Segment Start: Data
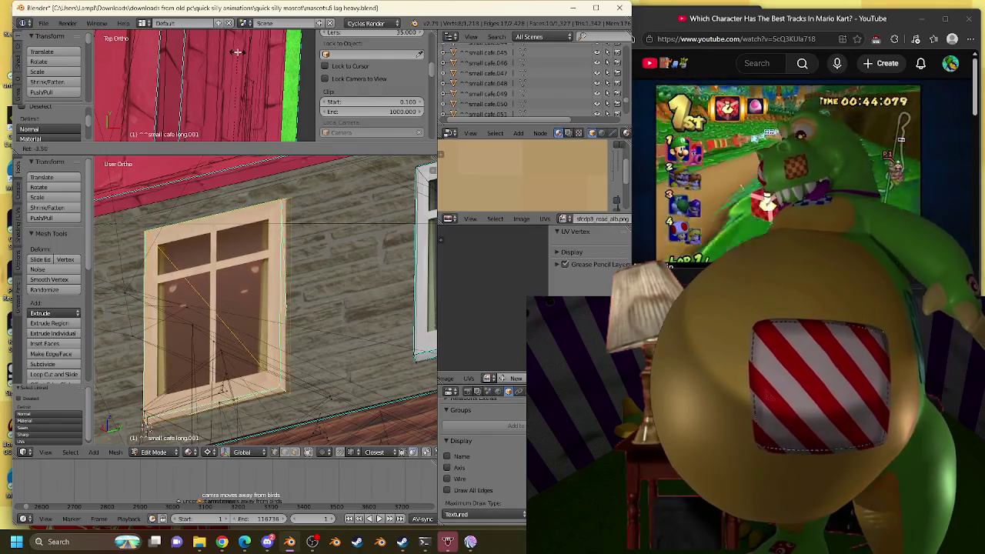
click(296, 310)
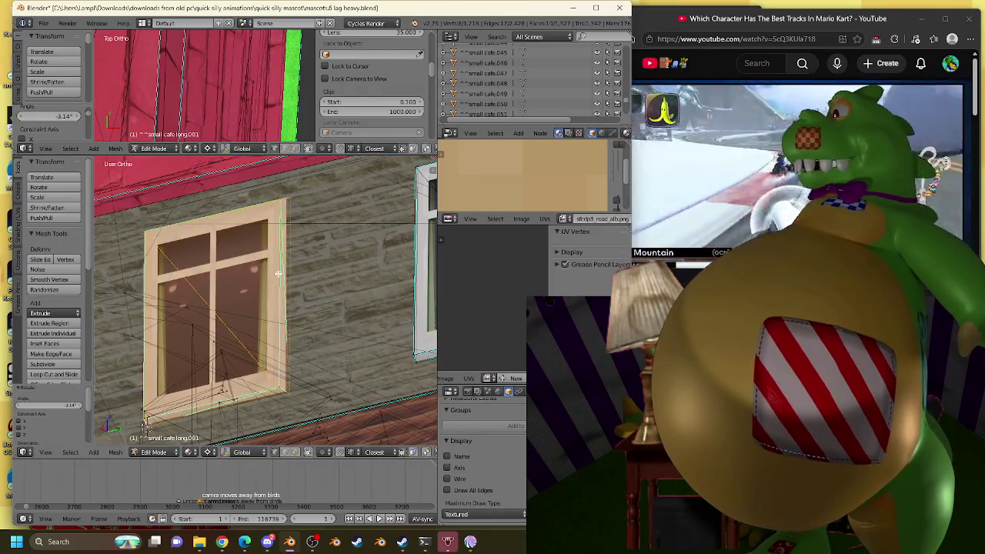
scroll(296, 311, down, 4)
key(Tab)
scroll(271, 314, down, 2)
mouse_move(271, 314)
middle_down()
mouse_move(268, 340)
mouse_move(174, 341)
mouse_move(326, 385)
middle_up()
scroll(326, 385, up, 4)
scroll(326, 385, up, 3)
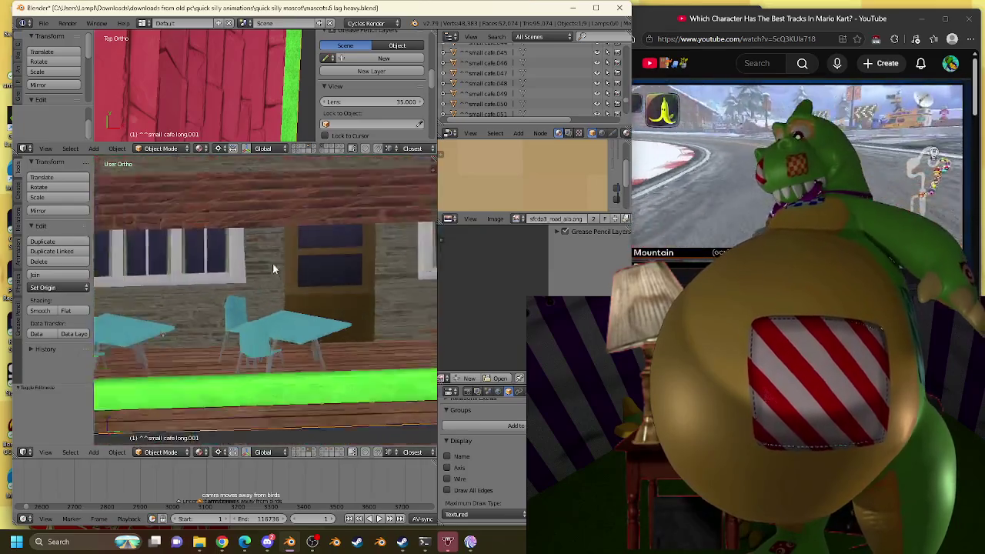
In Edit Mode, select the linked table and all chair parts.
scroll(326, 381, up, 3)
key(Tab)
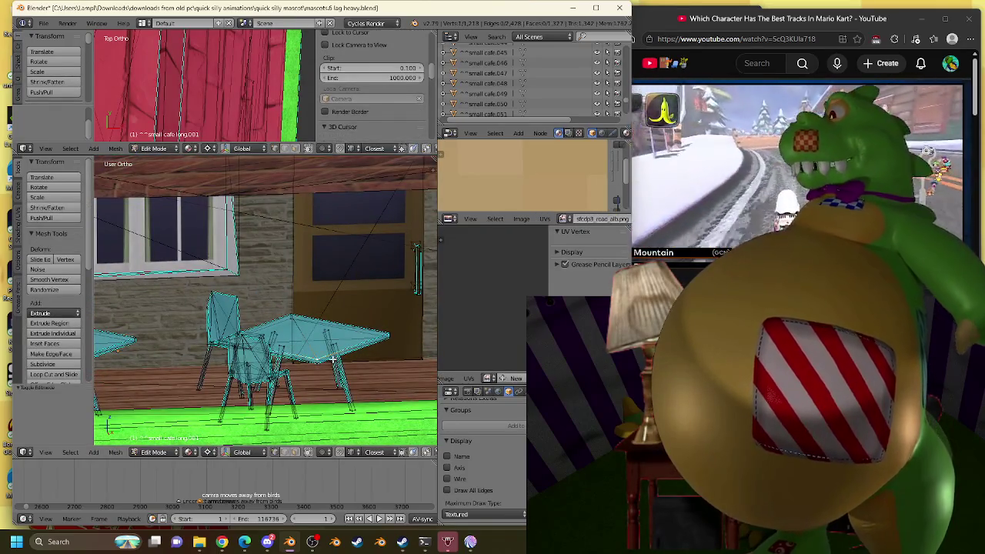
key(l)
key(l)
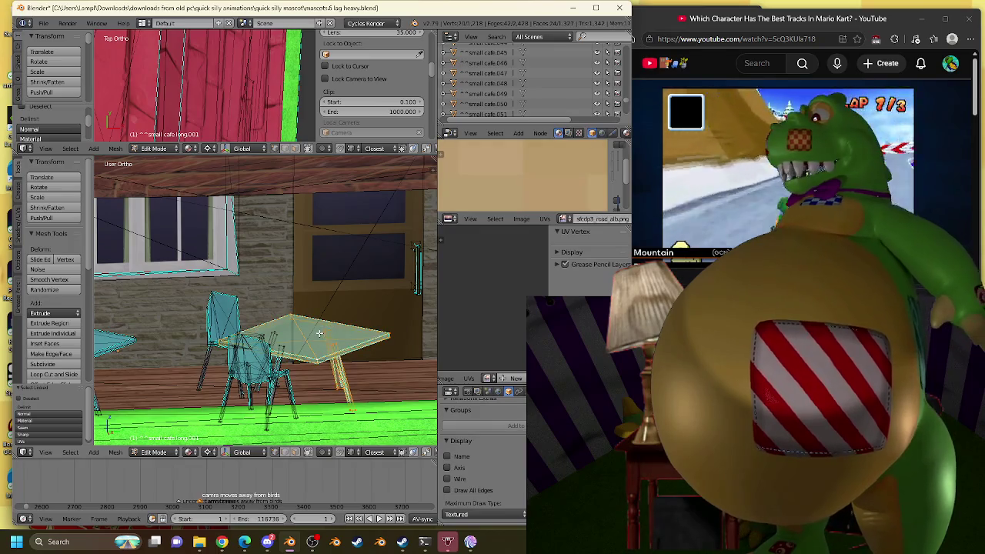
key(l)
key(l)
key(l)
key(l)
key(l)
key(l)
Segment End: Data
### Task:
Say again, exactly, only those lines of the records that run from the start through the line with "scroll(326, 385, up, 3)". Pictures are to be skipped.

### Answer for the task:
click(296, 310)
scroll(296, 311, down, 4)
key(Tab)
scroll(271, 314, down, 2)
mouse_move(271, 314)
middle_down()
mouse_move(268, 340)
mouse_move(174, 341)
mouse_move(326, 385)
middle_up()
scroll(326, 385, up, 4)
scroll(326, 385, up, 3)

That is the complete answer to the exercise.